Semantically a SingleUsePublisher would therefore still fit the Publisher contract, while a Publisher that does support multiple subscriptions would not fit the SingleUsePublisher contract, even though it forms a sub-type of the latter. Therefore, one could argue that SingleUsePublisher extends Publisher would be the better design, since it wouldn't violate the LSP (Liskov) while Publisher extends SingleUsePublisher does, no?

sirthias commented 10 years ago

Note that, even though with the SingleUsePublisher extends Publisher design an implementation could introduce SingleUsePublisher in its own scope, there might still be value in making it part of the API/SPI in order to have a common way to express no-multiple-subscriptions semantics across implementations.

benjchristensen commented 10 years ago

Thanks for the summary, Ben, and I agree with it.

I'm glad we agree on the first 3 types then: Publisher, Subscriber and Subscription.

However, I think it clutters and confuses things to add SingleUsePublisher and it is not needed.

then every implementation will create something like it—at least for internal use.

Not every implementation. RxJava always represents it as an Observable. The rx.Subscriber does not need to know if an rx.Observable is doing multicast or unicast.

Specifying "single use" vs "multi use" is not necessary for the interface, and a library like Akka can do it if it needs to, but it doesn't need to affect the standard.

A consumer of Publishers can then specify whether it needs single or multiple use

Why does a consumer never need to specify this? It's implicit in usage for one thing, and secondly, a single consumer (a Subscriber) canl only ever subscribe once.

very tightly specified semantics, allowing code to stay away from the arbitrariness of Publisher if desired

This is mixing a particular implementation requirement with the interface definition.

I am fully capable of implementing Publisher in such a way that it behaves well in both unicast and multicast use cases.

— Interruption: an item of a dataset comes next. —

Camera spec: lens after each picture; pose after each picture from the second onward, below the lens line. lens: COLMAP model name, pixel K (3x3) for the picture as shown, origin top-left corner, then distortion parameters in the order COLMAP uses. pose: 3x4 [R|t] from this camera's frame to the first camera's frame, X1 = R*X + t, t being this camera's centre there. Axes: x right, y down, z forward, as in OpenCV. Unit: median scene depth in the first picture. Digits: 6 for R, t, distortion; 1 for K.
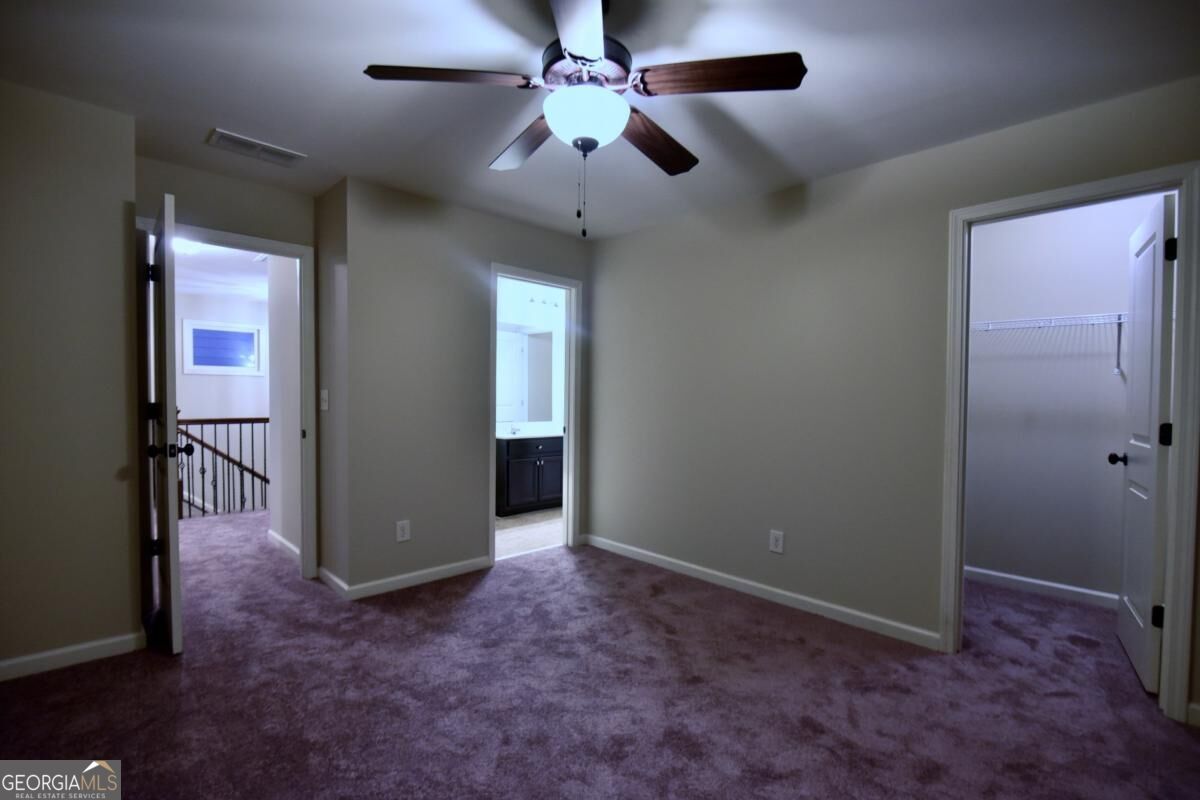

The concrete type of my Publisher would communicate this, such as "FilePublisher" or "NYSEPublisher" or "MouseEventPublisher".

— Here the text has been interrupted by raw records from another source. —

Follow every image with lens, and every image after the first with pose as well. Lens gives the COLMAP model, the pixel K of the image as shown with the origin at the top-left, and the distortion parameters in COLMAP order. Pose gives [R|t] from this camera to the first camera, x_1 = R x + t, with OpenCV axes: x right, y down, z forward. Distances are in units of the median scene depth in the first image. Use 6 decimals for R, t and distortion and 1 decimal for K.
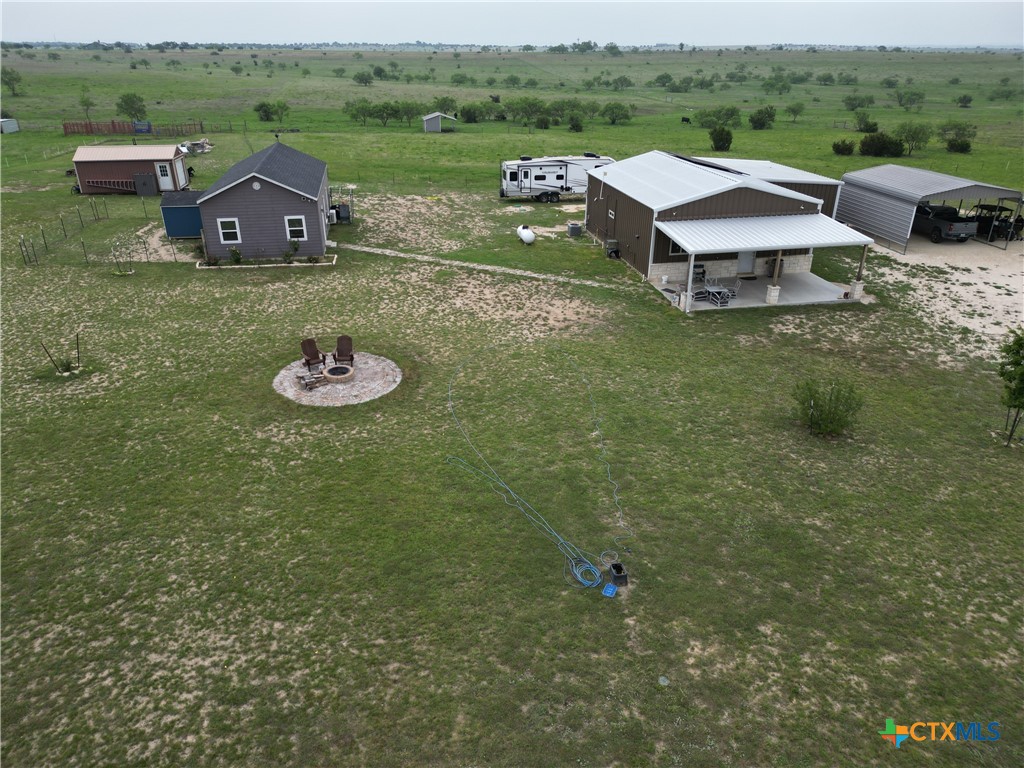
lens RADIAL K [[718.3, 0, 512.0], [0, 718.3, 384.0], [0, 0, 1]] dist [0.059350, -0.045544]
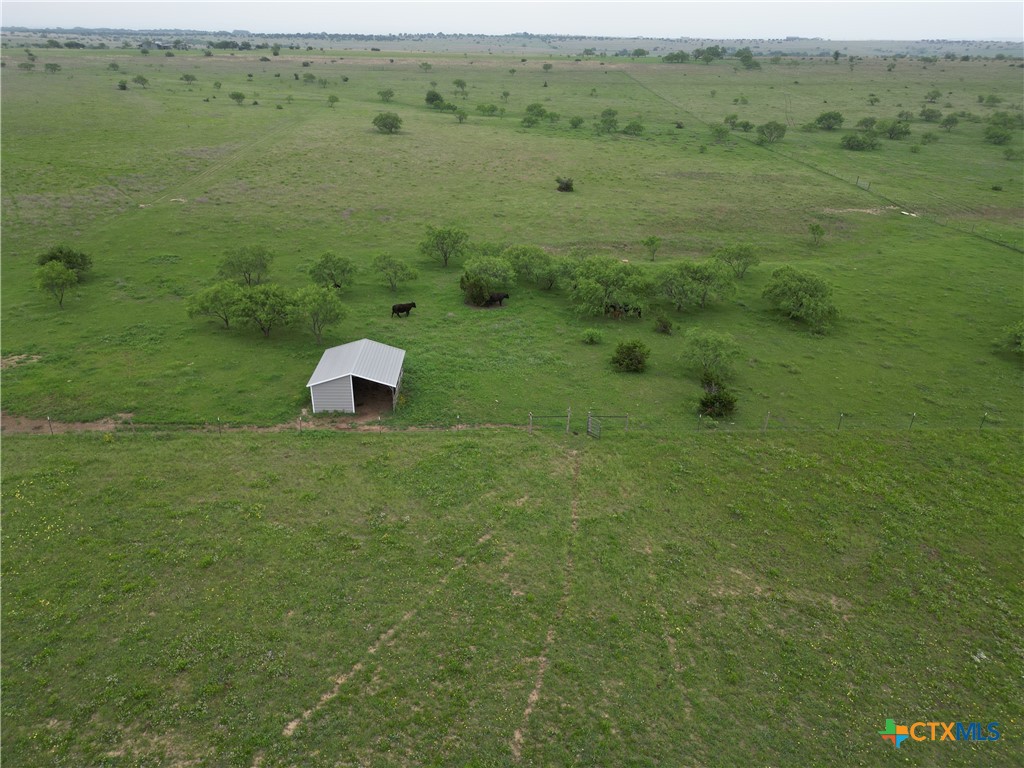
lens RADIAL K [[718.3, 0, 512.0], [0, 718.3, 384.0], [0, 0, 1]] dist [0.059350, -0.045544]
pose [[0.989864, 0.072178, -0.122308, 0.092679], [-0.070355, 0.997338, 0.019166, -1.192849], [0.123366, -0.010367, 0.992307, 2.012731]]
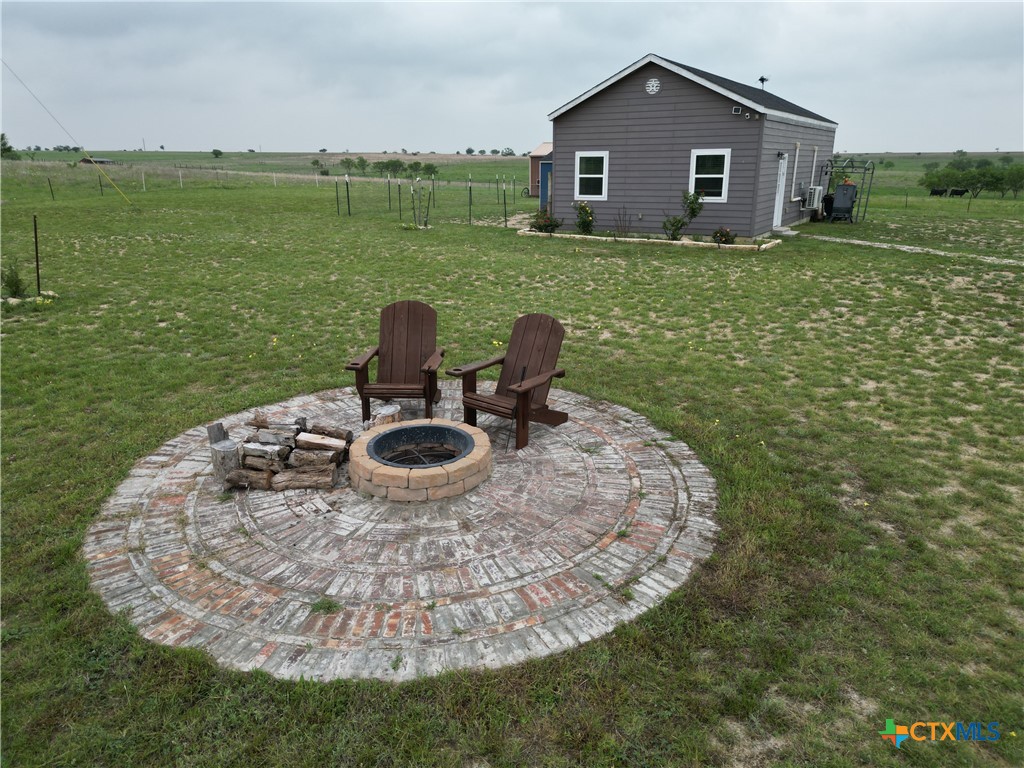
lens RADIAL K [[718.3, 0, 512.0], [0, 718.3, 384.0], [0, 0, 1]] dist [0.059350, -0.045544]
pose [[0.748345, 0.188691, -0.635905, -0.057091], [-0.275307, 0.960566, -0.038960, -0.022361], [0.603478, 0.204225, 0.770783, 0.548784]]
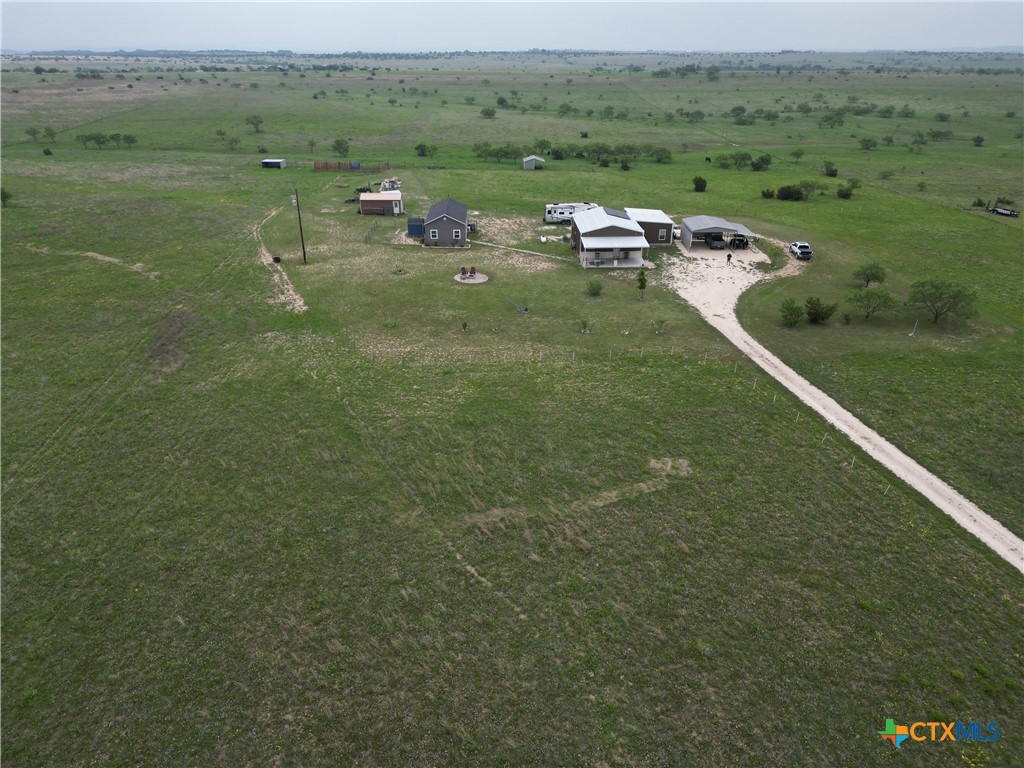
lens RADIAL K [[718.3, 0, 512.0], [0, 718.3, 384.0], [0, 0, 1]] dist [0.059350, -0.045544]
pose [[0.987392, 0.067577, -0.143144, 0.334062], [-0.067474, 0.997705, 0.005576, 0.319040], [0.143193, 0.004153, 0.989686, -1.650636]]
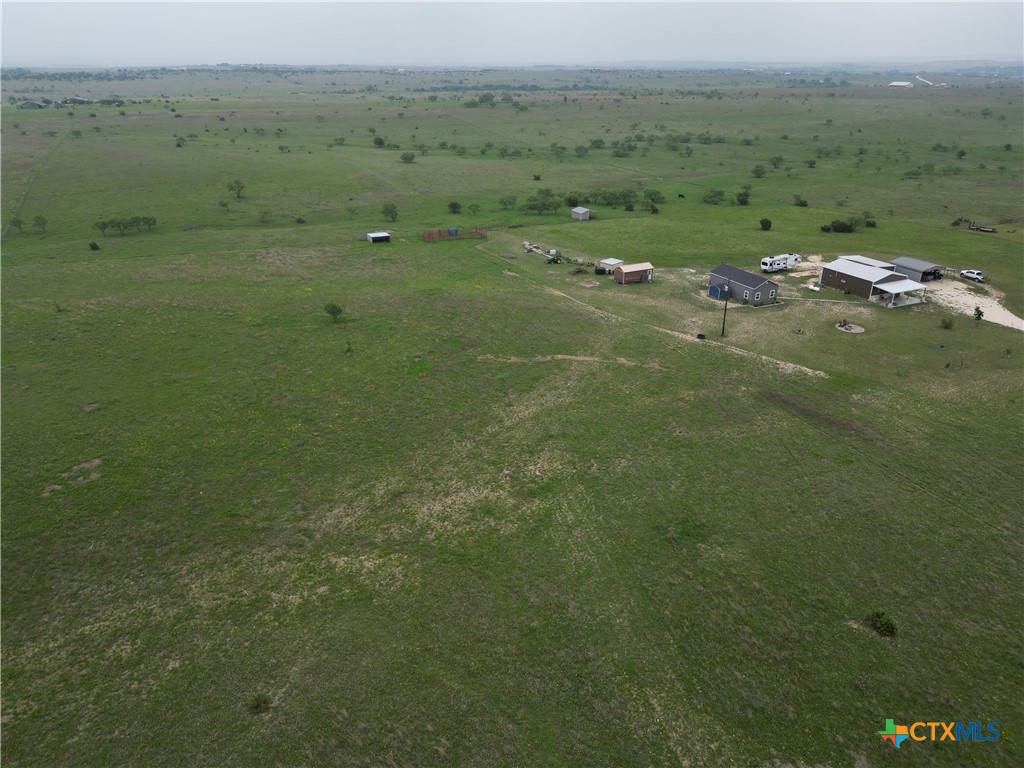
lens RADIAL K [[718.3, 0, 512.0], [0, 718.3, 384.0], [0, 0, 1]] dist [0.059350, -0.045544]
pose [[0.967335, -0.105901, 0.230321, -2.265183], [0.108545, 0.994091, 0.001198, 0.070146], [-0.229086, 0.023842, 0.973114, -1.989148]]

The code speaks, and it shows that the simplest interface design works very well in allowing the greatest flexibility and that's the whole point of an interop standard. The Subscriber implementations do not need to know if the Publisher is doing multicast or unicast (they don't care since they can only ever subscribe once anyways) and a Publisher makes that decision without any care of what the Subscriber will do. It is driven by the underlying data stream.

In the case of Akka, the actors needs to make a concrete decision what to do if subscribed to multiple times. That has nothing to do however with the reactive-stream interfaces, that is a concrete implementation. Thus, Akka could have SingleUseActorPublisher.

Is there a use case that can not be efficiently implemented with the 3 types and these contract rules?

If there is a use case, I'd like to see code, as we'll continue talking in circles otherwise. I'd appreciate the code in Java as well since that's what the standard is being defined in and has the broadest readability for everyone involved.